You have a car that pulls slightly to the left; so you steer a little to the right to correct. Sure, we'd all like a car that steers straight. But it pulls to the left, what you gonna do?

{I know the previous comment was probably some robotic troll, and I should ignore it. But that lame justification for racism gets my dander up.}

replies(2): >>22980286 #>>22980851 #
4. frog_squid ◴[] No.22980286{3}[source]
If I were to go along with your metaphor I would say what affirmative action is doing is starting with a a car that pulls slightly to the left. Then, instead of taking the car to the mechanic and having the root issue fixed, laws are passed so all roads are rebuilt to consistently meander slightly left so the car can still drive down the road while hitting the gas and not have to course correct the steering wheel to stay on the road.

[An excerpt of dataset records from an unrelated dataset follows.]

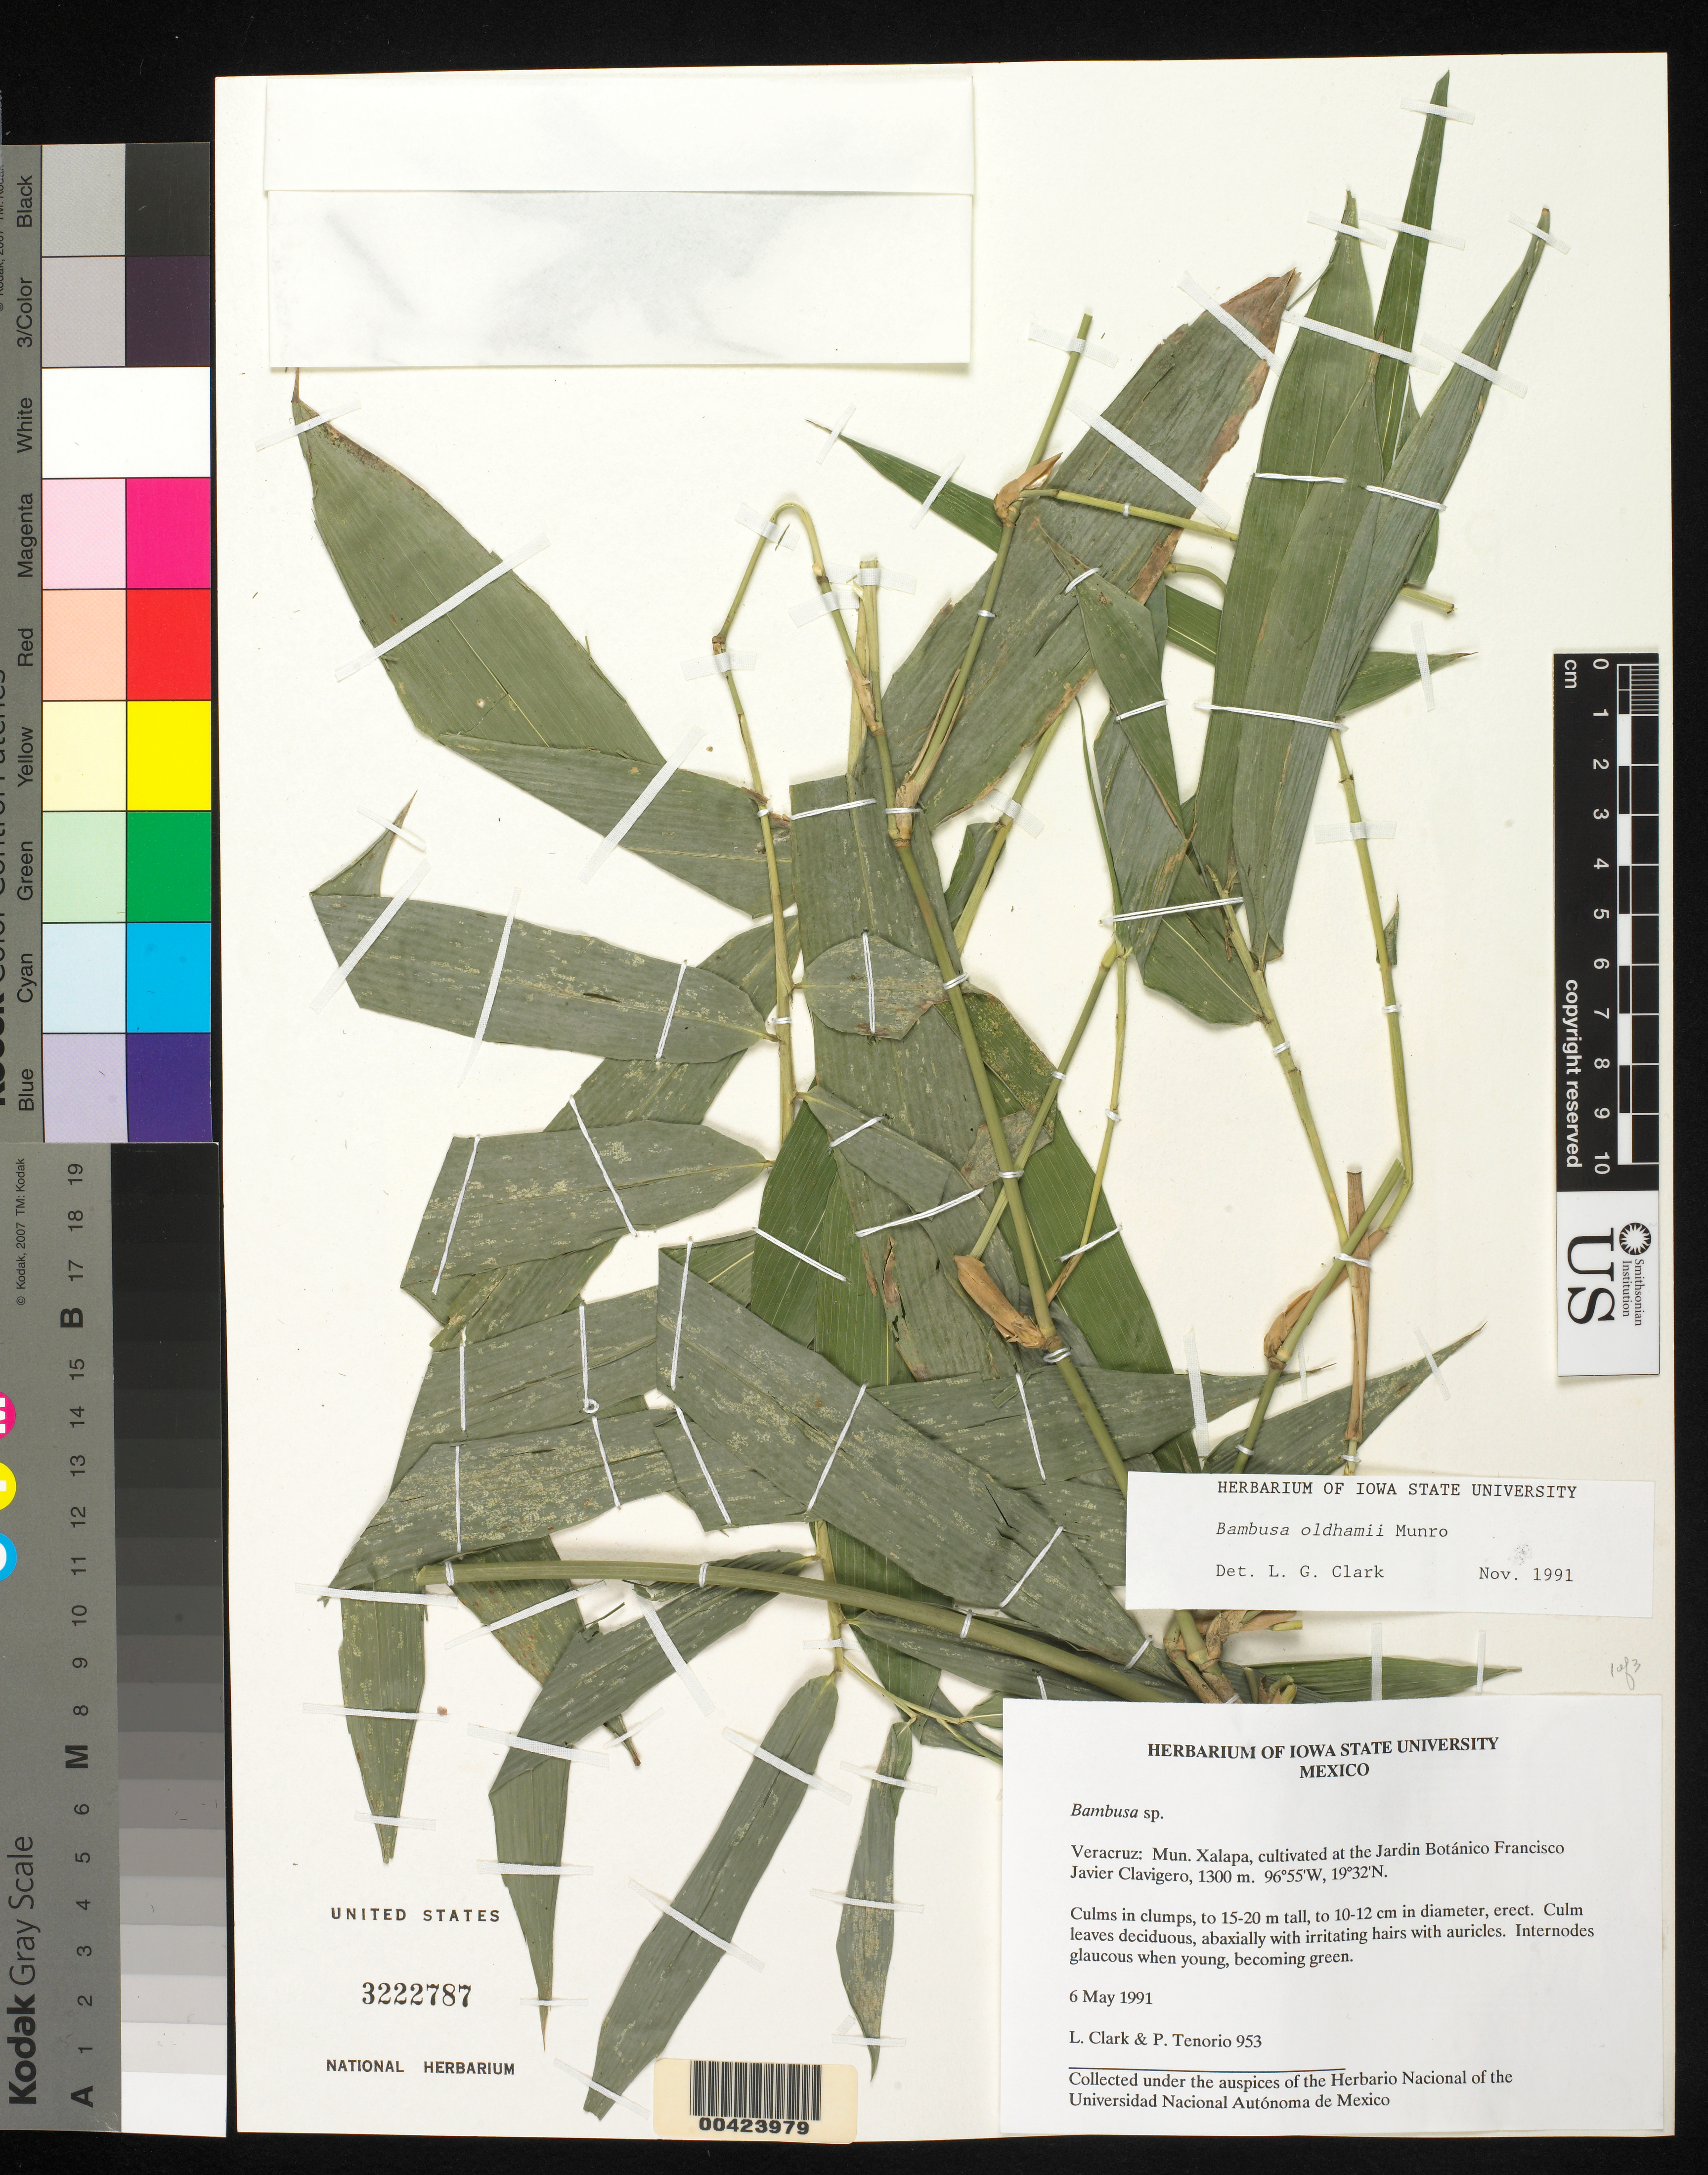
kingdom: Plantae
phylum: Tracheophyta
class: Liliopsida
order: Poales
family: Poaceae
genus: Bambusa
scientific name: Bambusa oldhamii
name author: Munro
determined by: Clark, Lynn G., (ISC), Iowa State University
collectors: L. G. Clark & P. Tenorio L.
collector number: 953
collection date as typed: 06 May 1991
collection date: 1991-05-06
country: Mexico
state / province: Veracruz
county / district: Xalapa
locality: Cult at Jardin Botanico Francisco Javier Clavigero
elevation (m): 1300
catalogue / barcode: US 3222787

I.e. it's the wrong solution for the problem, is absurd and makes things worse.

replies(1): >>22986579 #
5. zarkov99 ◴[] No.22980851{3}[source]
No, it only seems obvious if you assume that all racial groups should have outcomes that exactly mirror their demographics with racism being the only possible explanation as to why this has never been the case anywhere for anything. The solution is just as imbecilic as the diagnosis: we will solve bad racism through good racism until we get exactly the proportions we find equitable. Meanwhile we teach kids that the color of their skins is more important than the content of their brains when it comes to getting the education they want. What could go wrong?
replies(1): >>22986605 #
6. JoeAltmaier ◴[] No.22986579{4}[source]
You got the solution? No? Then we just gonna head off into the weeds, like we have for 100 years? Yeah that'd suit many folks just fine. The folks on top, who see any attempt at fairness as 'oppression'.
7. JoeAltmaier ◴[] No.22986605{4}[source]
Strawman. Helping balance the scales isn't insisting all outcomes are exactly anything. Just that they aren't horribly unbalanced.

To the one on top, fairness seems to be oppression. Clearly, that is happening here.